With this huge collection of data, then, they reconstructed speech through a computer. While the experiment didn’t take place in real time — it took them about a year to analyze the brain signal data and match it up to mouth sounds — the video below shows that it did achieve a remarkable degree of success in recreating words from the brain signals that occurred when participants mouthed words.
While these results are promising, they do have limitations. For instance, this technology wouldn’t apply to all individuals who have lost the ability to speak. Chang told reporters that it would only work for people whose portion of the motor cortex associated with the vocal tract is intact.

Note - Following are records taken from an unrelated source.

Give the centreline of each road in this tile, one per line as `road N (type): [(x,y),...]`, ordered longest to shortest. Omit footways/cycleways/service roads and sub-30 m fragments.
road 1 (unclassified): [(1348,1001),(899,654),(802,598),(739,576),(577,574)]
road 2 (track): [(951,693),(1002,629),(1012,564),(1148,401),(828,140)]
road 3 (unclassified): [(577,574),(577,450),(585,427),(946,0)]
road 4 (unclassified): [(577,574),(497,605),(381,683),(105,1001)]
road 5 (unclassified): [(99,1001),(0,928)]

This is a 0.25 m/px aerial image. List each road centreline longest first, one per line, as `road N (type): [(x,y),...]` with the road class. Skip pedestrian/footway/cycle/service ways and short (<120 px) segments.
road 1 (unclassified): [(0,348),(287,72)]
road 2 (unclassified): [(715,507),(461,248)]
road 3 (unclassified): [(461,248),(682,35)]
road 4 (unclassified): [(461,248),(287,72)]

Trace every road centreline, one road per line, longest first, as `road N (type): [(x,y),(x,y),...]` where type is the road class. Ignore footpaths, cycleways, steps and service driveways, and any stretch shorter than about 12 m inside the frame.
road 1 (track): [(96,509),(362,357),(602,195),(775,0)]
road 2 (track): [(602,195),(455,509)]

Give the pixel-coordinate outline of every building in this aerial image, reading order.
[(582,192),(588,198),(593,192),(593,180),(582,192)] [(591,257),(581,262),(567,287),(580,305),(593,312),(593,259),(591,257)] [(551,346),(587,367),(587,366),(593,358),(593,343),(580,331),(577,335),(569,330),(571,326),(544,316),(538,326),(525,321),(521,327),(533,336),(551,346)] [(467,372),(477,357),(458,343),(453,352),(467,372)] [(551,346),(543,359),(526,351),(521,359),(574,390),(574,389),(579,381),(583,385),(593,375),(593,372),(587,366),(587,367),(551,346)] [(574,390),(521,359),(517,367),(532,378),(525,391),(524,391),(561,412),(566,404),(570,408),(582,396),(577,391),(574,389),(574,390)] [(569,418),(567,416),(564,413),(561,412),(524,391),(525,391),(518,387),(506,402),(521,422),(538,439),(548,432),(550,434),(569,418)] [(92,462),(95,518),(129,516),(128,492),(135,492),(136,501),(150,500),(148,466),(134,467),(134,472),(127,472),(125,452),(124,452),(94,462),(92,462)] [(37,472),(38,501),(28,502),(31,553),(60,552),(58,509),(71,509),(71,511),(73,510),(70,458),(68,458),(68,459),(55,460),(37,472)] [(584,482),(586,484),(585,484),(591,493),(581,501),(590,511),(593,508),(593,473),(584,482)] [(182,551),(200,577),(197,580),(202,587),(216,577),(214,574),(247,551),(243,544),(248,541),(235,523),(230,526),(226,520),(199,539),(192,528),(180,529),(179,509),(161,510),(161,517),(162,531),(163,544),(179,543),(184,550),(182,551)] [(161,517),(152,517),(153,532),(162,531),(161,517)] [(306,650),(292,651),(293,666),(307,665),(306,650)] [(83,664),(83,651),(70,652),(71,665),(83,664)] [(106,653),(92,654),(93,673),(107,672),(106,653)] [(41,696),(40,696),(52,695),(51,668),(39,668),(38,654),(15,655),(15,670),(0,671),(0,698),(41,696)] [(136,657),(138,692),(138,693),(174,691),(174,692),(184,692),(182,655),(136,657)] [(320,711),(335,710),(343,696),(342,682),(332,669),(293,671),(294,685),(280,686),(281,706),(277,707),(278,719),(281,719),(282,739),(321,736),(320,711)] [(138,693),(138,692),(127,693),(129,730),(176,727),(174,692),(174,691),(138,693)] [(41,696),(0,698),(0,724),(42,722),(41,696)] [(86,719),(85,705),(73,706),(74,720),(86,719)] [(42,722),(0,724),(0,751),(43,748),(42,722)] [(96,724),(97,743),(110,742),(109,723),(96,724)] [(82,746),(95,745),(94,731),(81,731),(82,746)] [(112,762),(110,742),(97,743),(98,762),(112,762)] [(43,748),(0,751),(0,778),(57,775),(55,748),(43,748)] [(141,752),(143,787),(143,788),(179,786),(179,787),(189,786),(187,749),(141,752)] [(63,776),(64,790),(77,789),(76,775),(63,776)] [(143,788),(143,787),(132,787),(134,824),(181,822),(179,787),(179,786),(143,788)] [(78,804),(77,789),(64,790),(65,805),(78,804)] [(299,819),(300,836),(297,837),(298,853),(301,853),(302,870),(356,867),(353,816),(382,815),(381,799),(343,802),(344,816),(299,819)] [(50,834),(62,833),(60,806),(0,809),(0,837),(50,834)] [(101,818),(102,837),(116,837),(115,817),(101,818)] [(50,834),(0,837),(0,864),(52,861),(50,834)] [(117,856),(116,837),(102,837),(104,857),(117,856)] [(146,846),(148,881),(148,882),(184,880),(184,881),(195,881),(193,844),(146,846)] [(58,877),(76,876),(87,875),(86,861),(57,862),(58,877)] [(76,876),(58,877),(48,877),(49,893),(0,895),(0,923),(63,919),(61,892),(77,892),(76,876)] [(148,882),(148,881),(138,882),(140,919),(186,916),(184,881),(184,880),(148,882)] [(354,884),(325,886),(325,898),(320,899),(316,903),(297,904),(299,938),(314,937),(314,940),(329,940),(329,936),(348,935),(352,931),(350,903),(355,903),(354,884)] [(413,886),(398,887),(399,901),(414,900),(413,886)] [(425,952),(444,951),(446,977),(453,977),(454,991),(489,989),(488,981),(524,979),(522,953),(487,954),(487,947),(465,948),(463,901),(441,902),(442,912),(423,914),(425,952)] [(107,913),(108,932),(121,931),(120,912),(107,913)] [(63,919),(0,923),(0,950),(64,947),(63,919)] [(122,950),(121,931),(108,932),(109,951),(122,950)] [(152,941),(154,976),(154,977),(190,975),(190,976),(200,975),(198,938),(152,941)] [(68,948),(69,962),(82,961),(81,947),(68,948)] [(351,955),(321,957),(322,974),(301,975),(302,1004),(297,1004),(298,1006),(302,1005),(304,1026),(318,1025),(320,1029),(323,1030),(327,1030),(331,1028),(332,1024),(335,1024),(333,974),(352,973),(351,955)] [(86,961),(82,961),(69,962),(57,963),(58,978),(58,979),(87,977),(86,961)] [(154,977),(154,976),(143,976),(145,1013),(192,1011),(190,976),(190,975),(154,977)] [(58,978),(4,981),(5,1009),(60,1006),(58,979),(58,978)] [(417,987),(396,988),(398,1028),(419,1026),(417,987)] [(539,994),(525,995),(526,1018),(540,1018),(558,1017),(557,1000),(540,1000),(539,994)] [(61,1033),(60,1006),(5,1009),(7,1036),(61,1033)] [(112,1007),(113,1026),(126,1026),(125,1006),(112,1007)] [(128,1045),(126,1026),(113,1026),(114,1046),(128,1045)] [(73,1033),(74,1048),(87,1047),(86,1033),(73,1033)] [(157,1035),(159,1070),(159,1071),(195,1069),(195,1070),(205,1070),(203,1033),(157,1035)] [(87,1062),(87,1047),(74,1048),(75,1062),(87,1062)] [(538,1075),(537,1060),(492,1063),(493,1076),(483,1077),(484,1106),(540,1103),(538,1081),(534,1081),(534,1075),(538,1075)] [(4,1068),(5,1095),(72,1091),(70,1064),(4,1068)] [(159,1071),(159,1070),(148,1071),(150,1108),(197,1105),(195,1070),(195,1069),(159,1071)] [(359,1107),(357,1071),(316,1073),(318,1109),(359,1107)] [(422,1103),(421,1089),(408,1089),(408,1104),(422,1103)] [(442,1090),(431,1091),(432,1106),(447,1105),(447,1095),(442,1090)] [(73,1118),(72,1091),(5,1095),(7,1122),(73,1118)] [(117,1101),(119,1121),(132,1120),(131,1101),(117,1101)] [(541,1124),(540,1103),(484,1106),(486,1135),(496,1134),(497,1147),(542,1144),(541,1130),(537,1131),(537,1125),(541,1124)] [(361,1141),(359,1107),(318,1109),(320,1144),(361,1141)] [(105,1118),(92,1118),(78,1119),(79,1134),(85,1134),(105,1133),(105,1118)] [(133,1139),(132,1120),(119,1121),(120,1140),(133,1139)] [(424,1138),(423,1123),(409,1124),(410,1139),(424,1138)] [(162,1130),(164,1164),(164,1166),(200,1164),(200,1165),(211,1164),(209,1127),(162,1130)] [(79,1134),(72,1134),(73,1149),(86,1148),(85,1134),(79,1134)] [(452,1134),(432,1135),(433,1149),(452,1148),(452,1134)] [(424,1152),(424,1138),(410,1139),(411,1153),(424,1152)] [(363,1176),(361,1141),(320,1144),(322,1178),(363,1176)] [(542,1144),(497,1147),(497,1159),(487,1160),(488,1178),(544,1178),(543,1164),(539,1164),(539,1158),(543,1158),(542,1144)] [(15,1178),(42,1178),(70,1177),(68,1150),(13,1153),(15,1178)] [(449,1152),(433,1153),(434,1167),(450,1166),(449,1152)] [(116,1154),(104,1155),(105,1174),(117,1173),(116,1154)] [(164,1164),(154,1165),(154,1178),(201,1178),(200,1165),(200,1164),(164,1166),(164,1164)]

So, at least at this point, any neuroprosthesis that is derived from this research would apply to people who had brain stem strokes or ALS due to the unique nature of their conditions.
“The speech centers are still working, but they can’t get the words out,” Chang says.
Another barrier to developing neuroprosthetic devices is that the sensor arrays used in this study are rather invasive, requiring surgery to implant.
Unfortunately, Chang isn’t aware of any currently available technology that could read brain signals precisely enough from outside the skull to translate them into speech.
“That could be potentially really exciting in the future if it doesn’t require a surgery to do this kind of thing,” he said.
Despite the fact that neuroprosthetic headbands aren’t yet a reality, others in the field are impressed by the progress.
Nima Mesgarani, Ph.D., is an associate professor of neural acoustic processing at Columbia University. He wasn’t involved in this study, but as Inverse has previously reported, his work has also focused on brain-computer interfaces that could one day help patients recover the ability to speak.
Mesgarani tells Inverse that the new Nature study represents a big step in the development of speech neuroprosthesis.
“One of the main barriers for such devices has been the low intelligibility of the synthesized sound,” he says. “Using the latest advances in machine learning methods and speech synthesis technologies, this study and ours show a significant improvement in the intelligibility of the decoded speech.”
He notes that the main difference between his team’s research and this latest paper is that his team focused on brain activity in the sensory cortex, which is involved in our perception of speech, while this one focuses on the motor cortex, which is where we produce speech.
“What approach will ultimately prove better for decoding the imagined speech condition remains to be seen,” he says, “but it is likely that a hybrid of the two may be the best.”
Technology that translates neural activity into speech would be transformative for people who are unable to communicate as a result of neurological impairments. Decoding speech from neural activity is challenging because speaking requires very precise and rapid multi-dimensional control of vocal tract articulators. Here we designed a neural decoder that explicitly leverages kinematic and sound representations encoded in human cortical activity to synthesize audible speech. Recurrent neural networks first decoded directly recorded cortical activity into representations of articulatory movement, and then transformed these representations into speech acoustics. In closed vocabulary tests, listeners could readily identify and transcribe speech synthesized from cortical activity. Intermediate articulatory dynamics enhanced performance even with limited data. Decoded articulatory representations were highly conserved across speakers, enabling a component of the decoder to be transferrable across participants. Furthermore, the decoder could synthesize speech when a participant silently mimed sentences. These findings advance the clinical viability of using speech neuroprosthetic technology to restore spoken communication.